Sopotnica (Сoпoτница) is a village in North Macedonia. It used to be a separate municipality but is now part of the Demir Hisar Municipality.

The area of Sopotnica includes a mix of rural and urban environments. Settled areas range from smaller villages such as Boište, Cerovo and Virovo, located in the mountainous area of Sopotnica, to places with elements of urban living, such as Sopotnica, the administrative centre of the former Municipality of Sopotnica.
A key characteristic of the area is the contrast between the wild landscapes and the man-made features of cultivated areas.

The area of Sopotnica is rich in natural resources, and has significant cultural and historical heritage.

==Demography==
===Demographic history===

According to Vasil Kanchov's study of Macedonia in 1900, "Macedonia, Ethnography and Statistics", (Македония.
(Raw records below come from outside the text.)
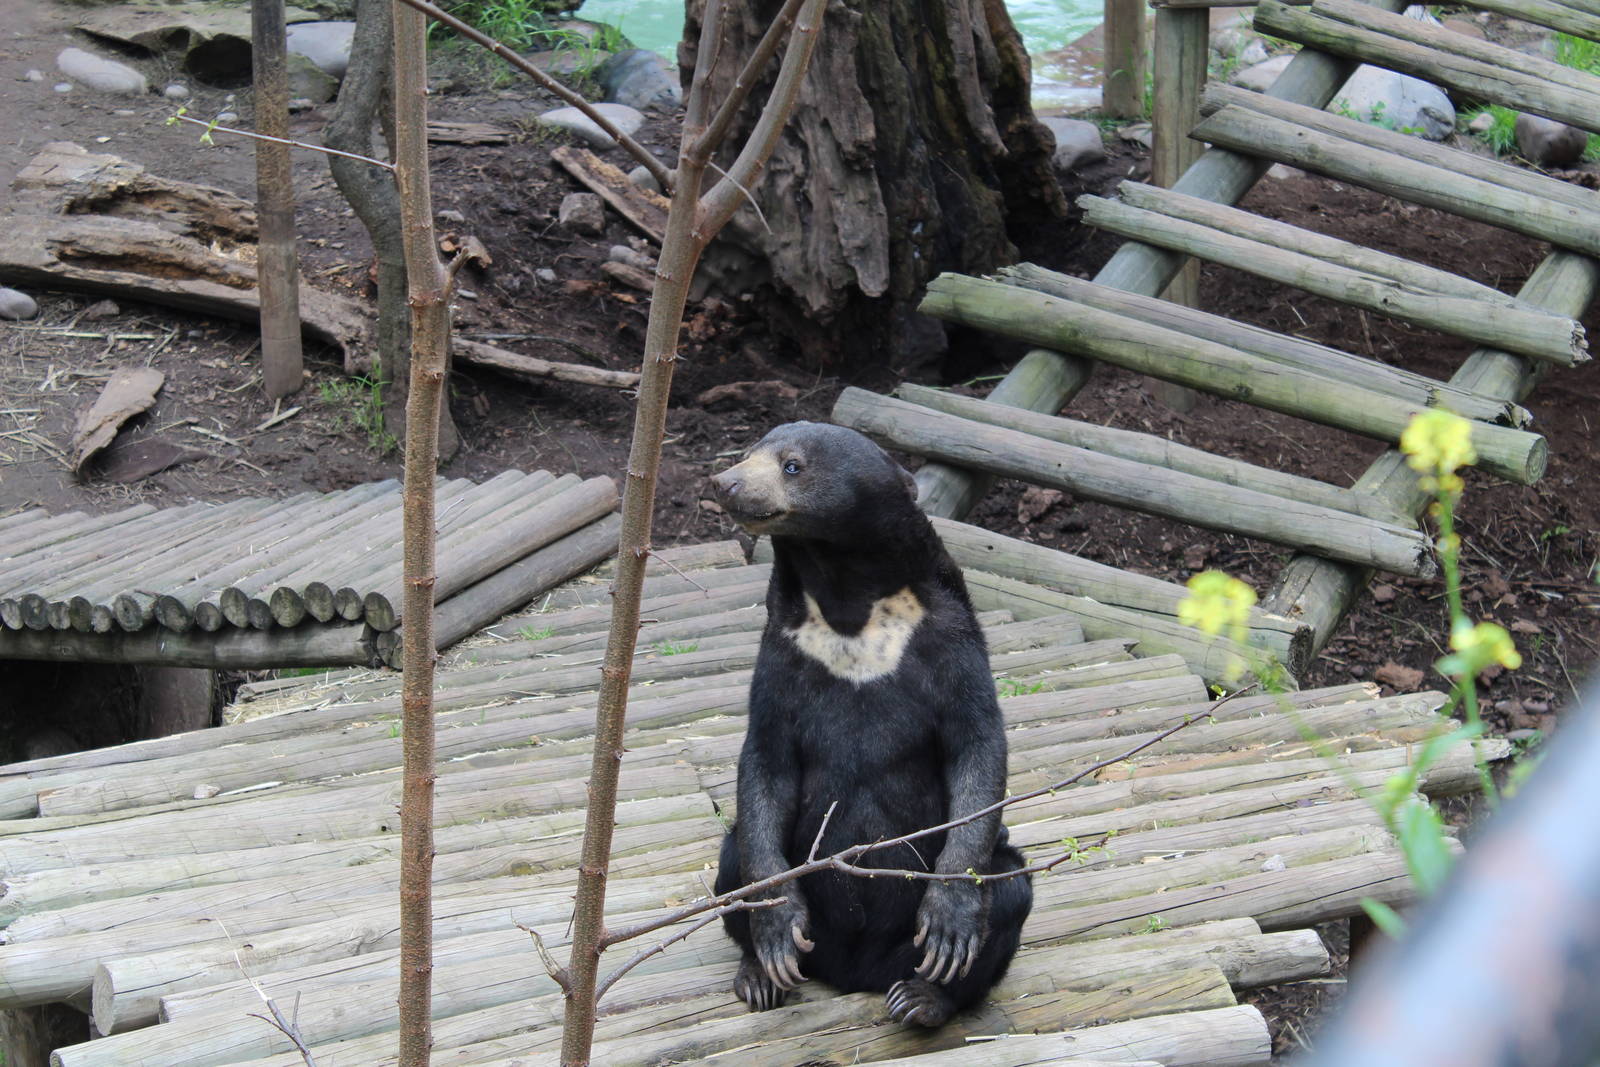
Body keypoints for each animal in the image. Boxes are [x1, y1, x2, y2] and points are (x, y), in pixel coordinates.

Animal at [708, 421, 1031, 1028]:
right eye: (747, 452)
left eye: (791, 465)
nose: (725, 483)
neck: (847, 597)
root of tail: (853, 972)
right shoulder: (784, 650)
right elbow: (766, 757)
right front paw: (776, 928)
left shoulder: (947, 637)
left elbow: (977, 744)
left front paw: (949, 922)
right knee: (733, 857)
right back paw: (760, 975)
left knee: (1010, 890)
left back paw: (924, 996)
Етнография и статистика), counted the village as having 560 inhabitants, all of whom were counted as Bulgarian Christians.

Dimitar Mišev's 1905 study of the Bulgarian Exarchate, Macedonia and its Christian population (La Macédoine et sa Population Chrétienne), counted 640 exarchists in the village.

| Demographics of Sopotnica | |
| Census year | Population |

| 1961 | 956 |

| 1994 | 989 |

| 2002 | 929 |

===Demographics today===
According to the 2002 census, the village had a total of 929 inhabitants. Ethnic groups in the village include:

- Macedonians 926
- Serbs 3

The majority of the population was elderly and the proportion of young people was below the national average.